A dataset based on original data from a university, making it impossible to trace back to real students. Dominique van Deursen, data scientist at the Business Intelligence Competence Center (BICC) of our university, recently launched such a simulation dataset with synthetic student data in collaboration with VU University in Amsterdam. She and her team have also been nominated for a Computable Award with the Student Data Simulation Dataset.
Dominique van Deursen has been working at the General Administration Service BICC for about two years now. As a data scientist, she is involved in all kinds of information provision in and around the university. Recently, the project concerning synthetic student data came her way, which was realised within the framework of the Zone Studiedata, a joint venture between Erasmus University Rotterdam and VU University Amsterdam. Zone Studiedata is a nationwide initiative dedicated to educational improvement through the use of IT. Versnellingsplan Onderwijsinnovatie met ICT is the initiator and client of the simulation dataset.
To begin with, what are synthetic data?
"Many people think that synthetic data is derived from original data in some way, but that is not the case. Synthetic data are entirely generated by computer simulation and cannot be compared to anonymised original data. The persons in the simulation dataset are non-existent persons who have been artificially generated by a computer algorithm."
What can you use a simulation dataset based on study data for?
"The simulation dataset that we have made consists of study enrolment data and study progress data and that is only a small part of all types of study data that exist. The use of study data also varies widely. Think for example of a student advisor who is interested in a certain type of data to be able to guide students better, lecturers who use it to gain certain insights to better design their courses, or a programme director who is interested in the quality of a programme compared to another programme. The common goal is often related to improving the quality of education."
Study data, especially enrolment data and study progress data, often contain privacy-sensitive information. For what reason was this simulation dataset created?
"Yes, that is correct. Study registration data and study progress data contain personal data. With the necessary background knowledge, you can, without knowing who the person is, still deduce who the person behind the data is. That is a risk and as a user of data you should not simply rely on it. When using study data, you will therefore inevitably have to deal with legislation on privacy-sensitive data: the General Data Protection Regulation (GDPR)."

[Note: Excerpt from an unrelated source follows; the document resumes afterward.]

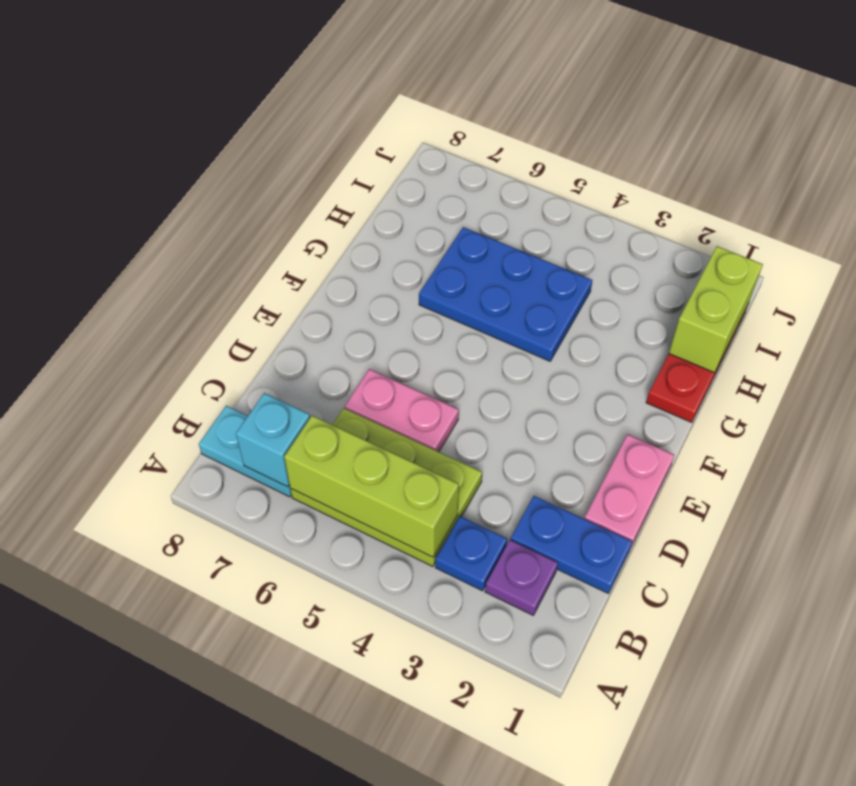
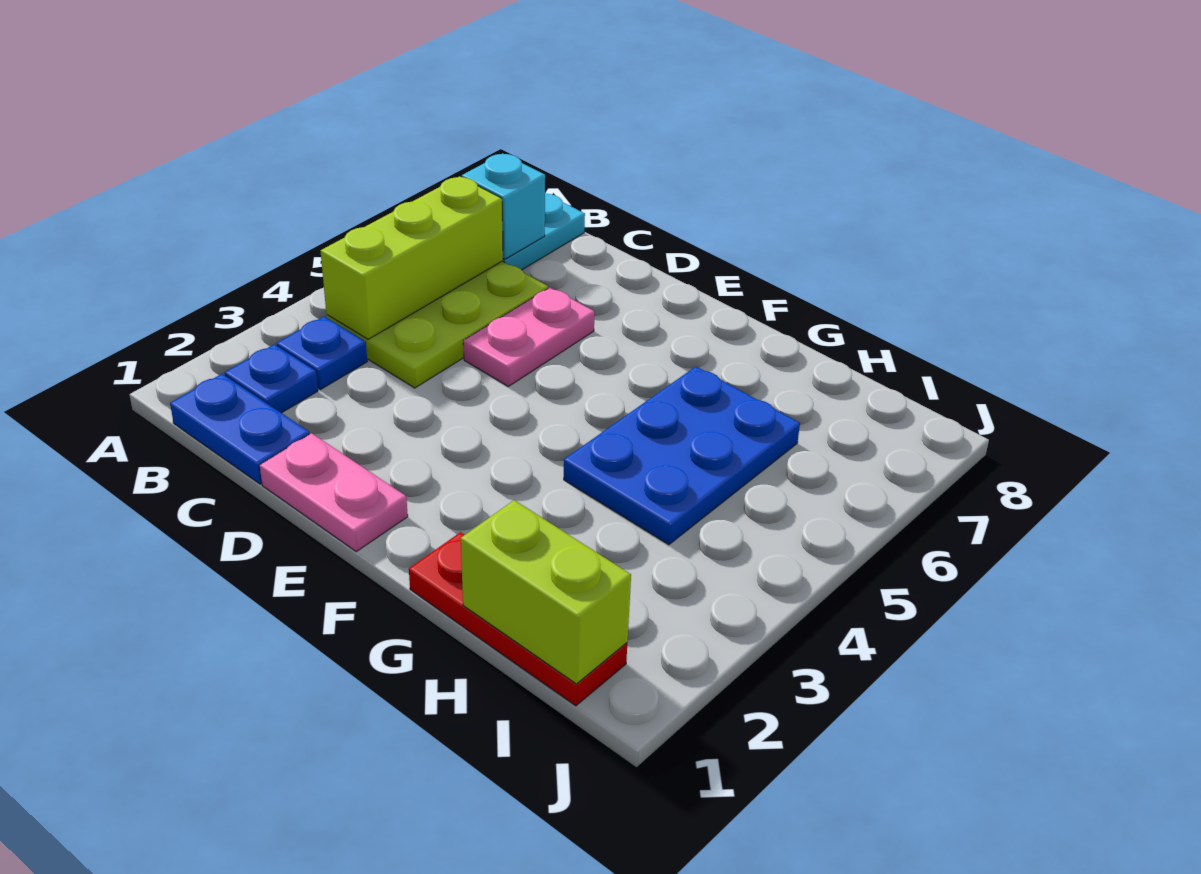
purple 1x1 plate [485,540,558,615] -> blue 1x1 plate [225,344,318,413]
blue 1x2 plate [511,496,632,593] -> blue 1x2 plate turned to [170,374,310,484]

"Because of this legislation, cooperation between students and teachers from different institutions is difficult. This only makes sense, because in many cases it involves extremely privacy-sensitive information. As a person, you naturally do not want just anyone to be able to use your personal data as a third party, even if it is with good intentions. To make cooperation between different institutions possible, a dataset is needed that allows people to use the data it contains, but at the same time guarantees the privacy of the people in the dataset. That's how the idea of developing a simulation dataset consisting of synthetic data came about."
Are there already people who have used the dataset in their research?
"Yes, recently a EUR student graduated who used our synthetic dataset. She used the dataset to investigate whether more ethical models are possible in analyses of how universities can better guide students during their education. People often think about entry requirements. You have to have achieved certain grades in your previous education. How do you deal with that in the case of international students? They often did not have a Dutch education, which means you cannot measure them against the same yardstick and you have to use different indicators. By using the synthetic dataset, the student shows which indicators are meaningful and ethical to use."
With the simulation dataset, you have been nominated for a Computable Award. How does the nomination affect you?
"I think it's great that the project has been nominated and that this way more visibility is created for synthetic data. I hope that other projects can result from it. I recently heard that municipalities are also interested in using it. This would allow you, for example, to use privacy-sensitive information from a certain municipality in a way that is responsible and at the same time safeguards privacy. Synthetic data is a very good alternative for that kind of issue too."
A synthetic dataset works very well for various educational purposes
Marlon Domingus is Data Protection Officer at our university and advises and informs the CVB and EUR staff on the obligations of the GDPR. In this role, he was also involved in Dominique van Deursen's project.
"If you want to work with large data sets in a collaborative manner, there are various challenges. You have to take many organisational and technical measures to ensure that you can guarantee the privacy of the personal data. Such a synthetic dataset works very well for various educational purposes. With a very rich dataset, you can learn all kinds of things about analysis without it being personal data that has legal protection under the GDPR. I enjoyed involving Dominique in a project with the city of The Hague and Statistics Netherlands to come up with a synthetic dataset. They were also impressed by Dominique's experience in the Study Data simulation dataset project. Funding is still being sought for such a trajectory."